Final Word from Tuesday, April 12, 2011



In Karel Schwarzenberg's version of things, politicians are hungry for power and money, and Vít Bárta owes his fall to being so stupid as to put in writing what everyone else merely thinks about. Even if Schwarzenberg didn't look into his own soul to come to this cynical conclusion, he doesn't need to go far to find a suitable example of a lust for power and money in Miroslav Kalousek. The big difference between Bárta and Kalousek isn't in the methods they use (extortion, eavesdropping, etc.), but rather in Bárta's attempt to usurp power instead of working within the existing power structures.
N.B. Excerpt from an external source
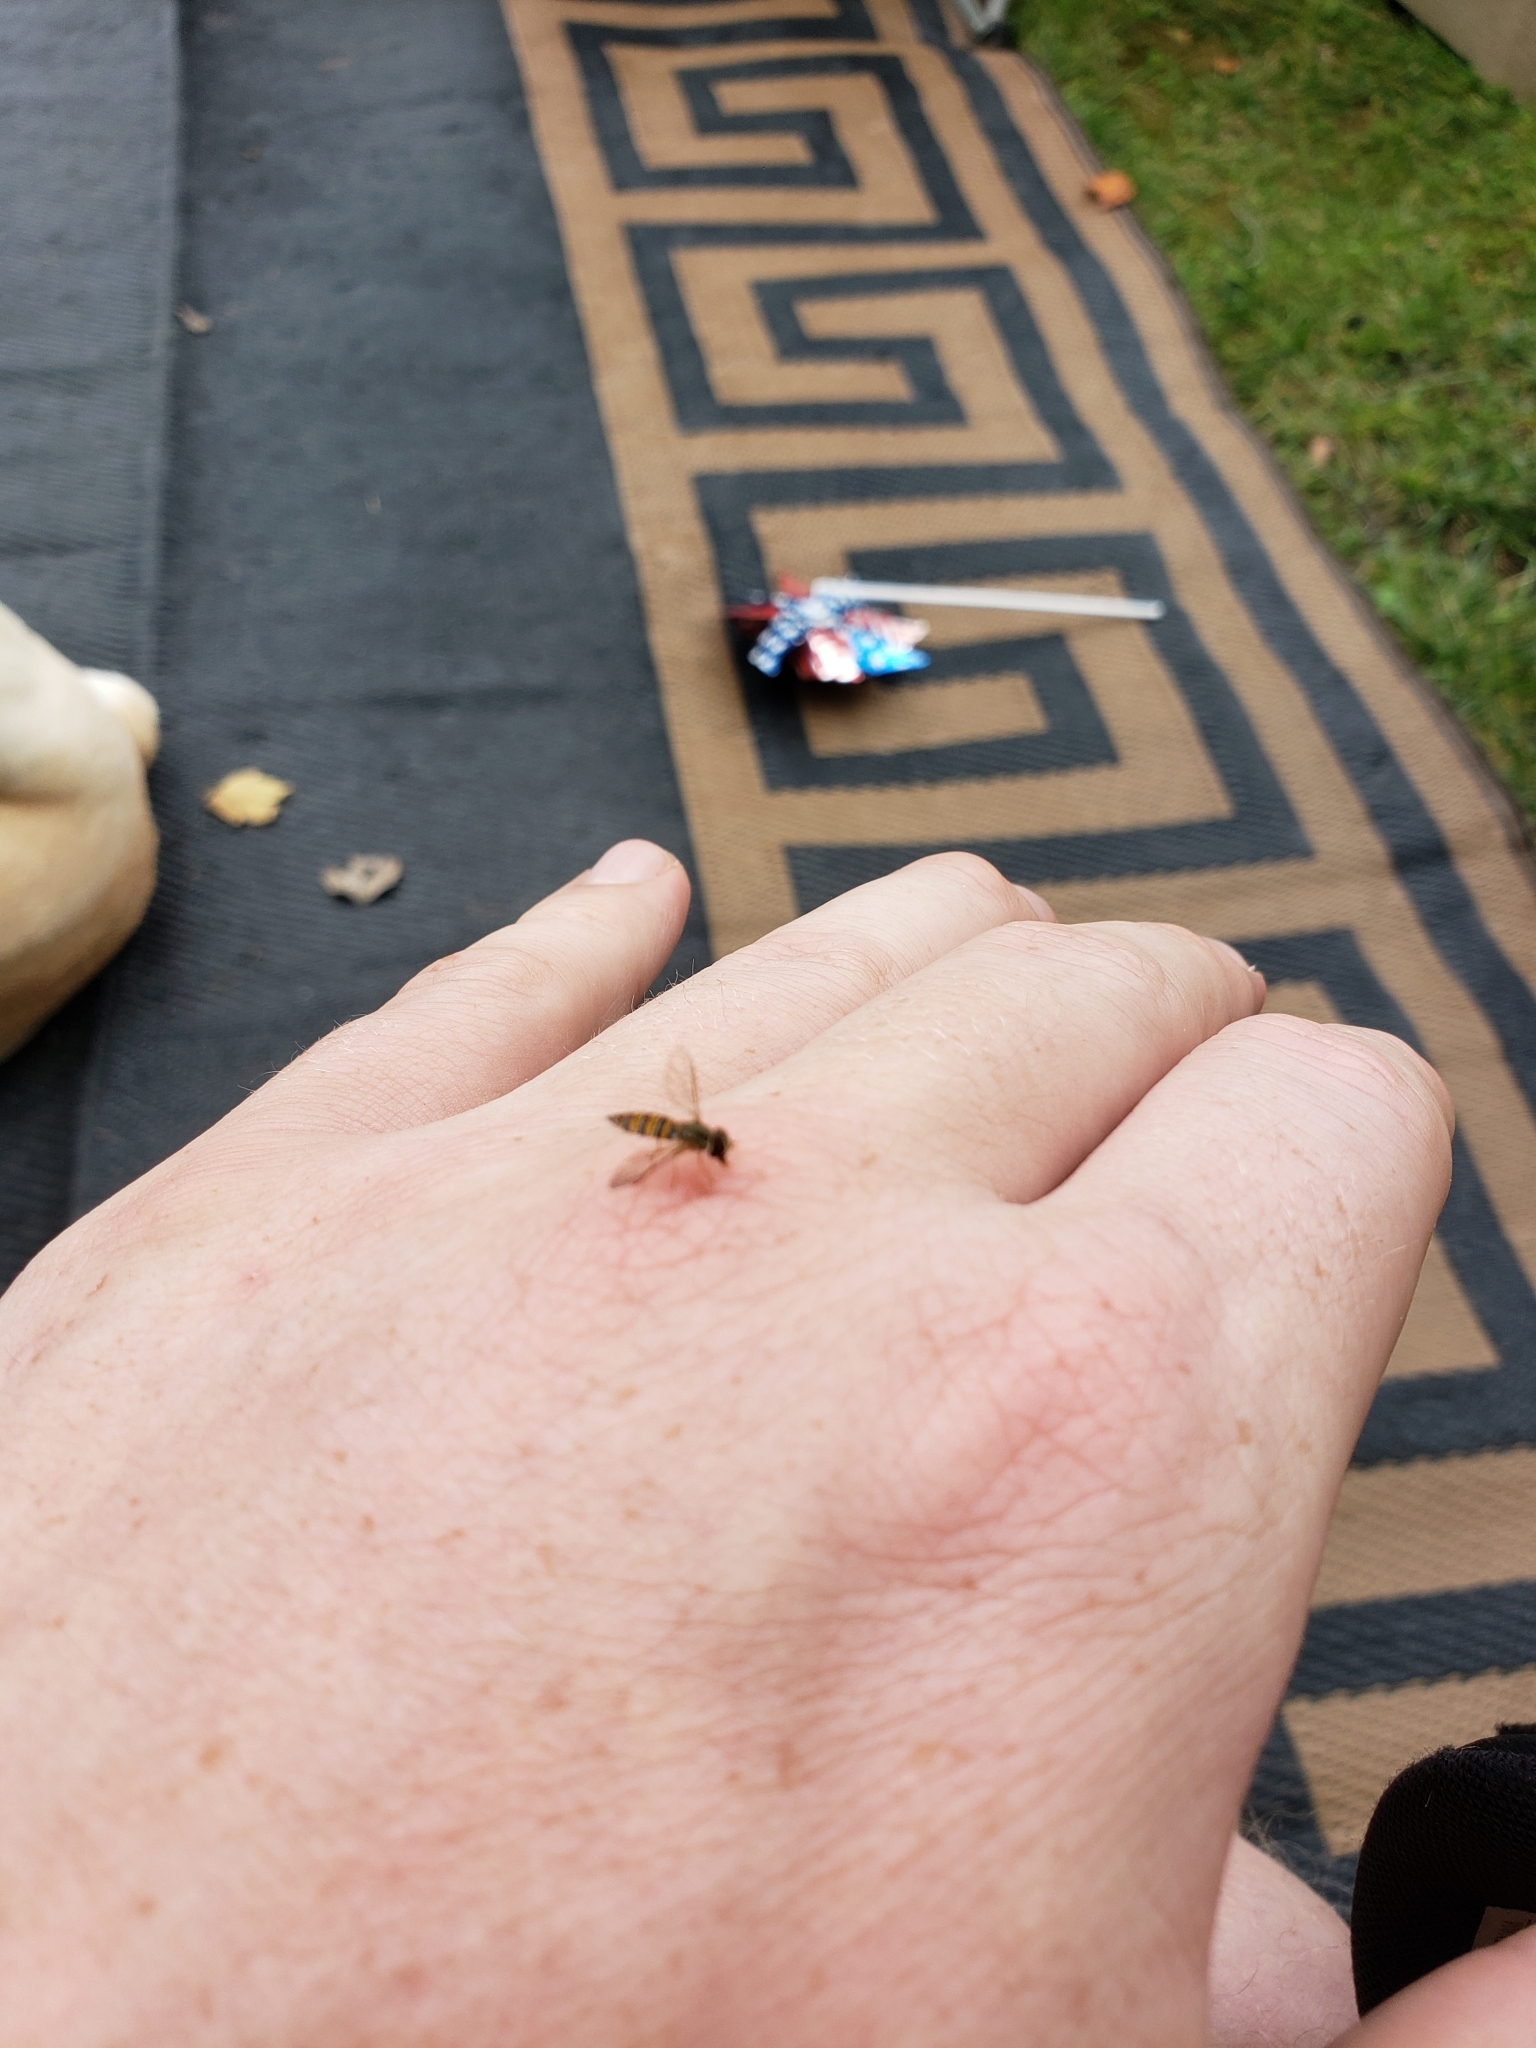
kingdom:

In her masterpiece "Captains and the Kings," Taylor Caldwell hinted that JFK was killed because he crossed the international bankers who call all the shots. Vít Bárta is no Jack Kennedy, of course, but the most plausible explanation for his political assassination is that he was delusional enough to think he had real power.

Glossary of difficult words

delusion - a false belief or opinion; a belief or expression that is firmly maintained despite being contradicted by what is generally accepted as reality or rational argument, typically a symptom of mental disorder;

lust - a passionate desire for something;

to cross someone - to oppose or stand in the way of someone;

to call the shots - to take the initiative in deciding how something should be done;

Vít Bárta is no Jack Kennedy - an allusion to a like comment made by Lloyd Bentsen to Dan Quayle in a U.S. vice-presidential debate in 1988;

plausible - seeming reasonable or probable.